Chest X-Ray is performed as a routine during hospital admission. It is use to diagnose pulmonary diseases and assess the status of the heart, gastrointestinal tract, thyroid gland, bones of the thorax, and diaphragm. It also helps in monitoring osteoarthritis and heart enlargement.
Some doctors use it to identify placement of the central lines, pulmonary artery catheters, endotracheal tubes, nasogastric and nasoenteric tubes, pacemaker wires and other invasive devices.
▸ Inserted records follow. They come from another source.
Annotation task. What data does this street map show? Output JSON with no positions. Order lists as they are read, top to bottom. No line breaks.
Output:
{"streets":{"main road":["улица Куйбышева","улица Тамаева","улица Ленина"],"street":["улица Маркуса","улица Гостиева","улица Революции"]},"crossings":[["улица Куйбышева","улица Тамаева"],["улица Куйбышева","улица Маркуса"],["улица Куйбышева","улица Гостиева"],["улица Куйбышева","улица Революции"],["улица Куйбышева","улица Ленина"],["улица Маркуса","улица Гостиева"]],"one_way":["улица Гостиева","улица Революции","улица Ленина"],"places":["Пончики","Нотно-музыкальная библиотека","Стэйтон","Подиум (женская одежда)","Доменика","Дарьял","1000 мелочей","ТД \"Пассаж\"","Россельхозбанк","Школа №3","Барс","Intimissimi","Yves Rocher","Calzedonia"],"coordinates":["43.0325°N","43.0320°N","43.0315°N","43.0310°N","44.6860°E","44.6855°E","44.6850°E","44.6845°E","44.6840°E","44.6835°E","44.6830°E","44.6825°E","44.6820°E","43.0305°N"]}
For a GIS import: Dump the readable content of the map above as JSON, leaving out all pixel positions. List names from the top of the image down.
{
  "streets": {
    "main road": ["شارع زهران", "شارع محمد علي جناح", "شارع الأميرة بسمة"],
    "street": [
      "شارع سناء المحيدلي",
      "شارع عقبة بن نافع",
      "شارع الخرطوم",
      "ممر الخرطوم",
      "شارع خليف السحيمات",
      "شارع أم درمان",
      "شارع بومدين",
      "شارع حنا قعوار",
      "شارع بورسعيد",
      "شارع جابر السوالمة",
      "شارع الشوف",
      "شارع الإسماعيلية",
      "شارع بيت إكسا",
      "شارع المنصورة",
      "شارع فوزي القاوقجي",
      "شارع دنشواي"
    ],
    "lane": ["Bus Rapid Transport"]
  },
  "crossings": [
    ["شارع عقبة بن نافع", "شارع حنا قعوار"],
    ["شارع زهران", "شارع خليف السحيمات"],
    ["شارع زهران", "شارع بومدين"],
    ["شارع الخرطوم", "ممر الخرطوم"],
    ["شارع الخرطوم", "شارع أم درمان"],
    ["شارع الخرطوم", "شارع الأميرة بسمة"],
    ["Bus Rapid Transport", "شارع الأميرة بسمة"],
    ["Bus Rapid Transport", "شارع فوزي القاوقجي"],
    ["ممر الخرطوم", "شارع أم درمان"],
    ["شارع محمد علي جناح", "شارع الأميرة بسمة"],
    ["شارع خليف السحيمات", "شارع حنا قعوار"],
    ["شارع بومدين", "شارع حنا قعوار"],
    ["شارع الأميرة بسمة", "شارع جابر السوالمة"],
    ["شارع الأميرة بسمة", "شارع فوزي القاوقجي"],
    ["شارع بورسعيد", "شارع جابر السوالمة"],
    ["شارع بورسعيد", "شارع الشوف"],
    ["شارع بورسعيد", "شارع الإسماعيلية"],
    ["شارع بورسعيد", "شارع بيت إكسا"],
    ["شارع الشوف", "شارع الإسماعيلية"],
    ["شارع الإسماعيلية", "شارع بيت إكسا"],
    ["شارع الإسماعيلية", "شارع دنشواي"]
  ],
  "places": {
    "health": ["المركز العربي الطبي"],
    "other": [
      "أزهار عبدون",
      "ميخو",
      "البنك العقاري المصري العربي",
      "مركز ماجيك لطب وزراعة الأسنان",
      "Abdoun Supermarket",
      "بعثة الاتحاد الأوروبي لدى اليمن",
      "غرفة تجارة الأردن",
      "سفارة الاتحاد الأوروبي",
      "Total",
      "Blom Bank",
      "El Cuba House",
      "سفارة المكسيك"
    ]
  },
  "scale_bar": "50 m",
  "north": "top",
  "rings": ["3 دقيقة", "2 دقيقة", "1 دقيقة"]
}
Chest X-Ray result may show different diseases such as pneumonia, lung abscess, pneumothorax, and pericardial and pleural effusions in the lungs, thorax, gastrointestinal tract, heart, diaphragm, and other systems. It also evaluates trauma to thorax, detect incorrectly placed monitoring devices, and notes invasive lines. If patient can't be moved, a portable X-ray machine can be brought to the patient's room or nursing unit.
Obesity, lack of full inspiration, and inability to remain still might interfere the results of the test.
Identify correct patient's name. Before test, explain procedure to the patient and assess patient's understanding. Instruct patient to remove prosthesis, jewelries, eye glasses, and other metals. Assure patient that exposure to radiation is minimal. Provide privacy to change patient gown.
For pregnant women, provide shield to protect the fetus if test is needed during pregnancy. For infants and children, they need to be sedated. Place on blanket for comfort. Be considerate and have patience with older people, they might experience difficulty in staying still in positions during the test, so test might take longer.
Patient don't need to fast but instruct patient not to drink milk to prevent masking lung structure. Before the test, advice patient to try to stay still as possible because the position for the test is uncomfortable. Place patient in a standing position or if he can't stand, position upright. During test, give instructions to take a deep breath and hold it or exhale but don't breathe when the film is being taken.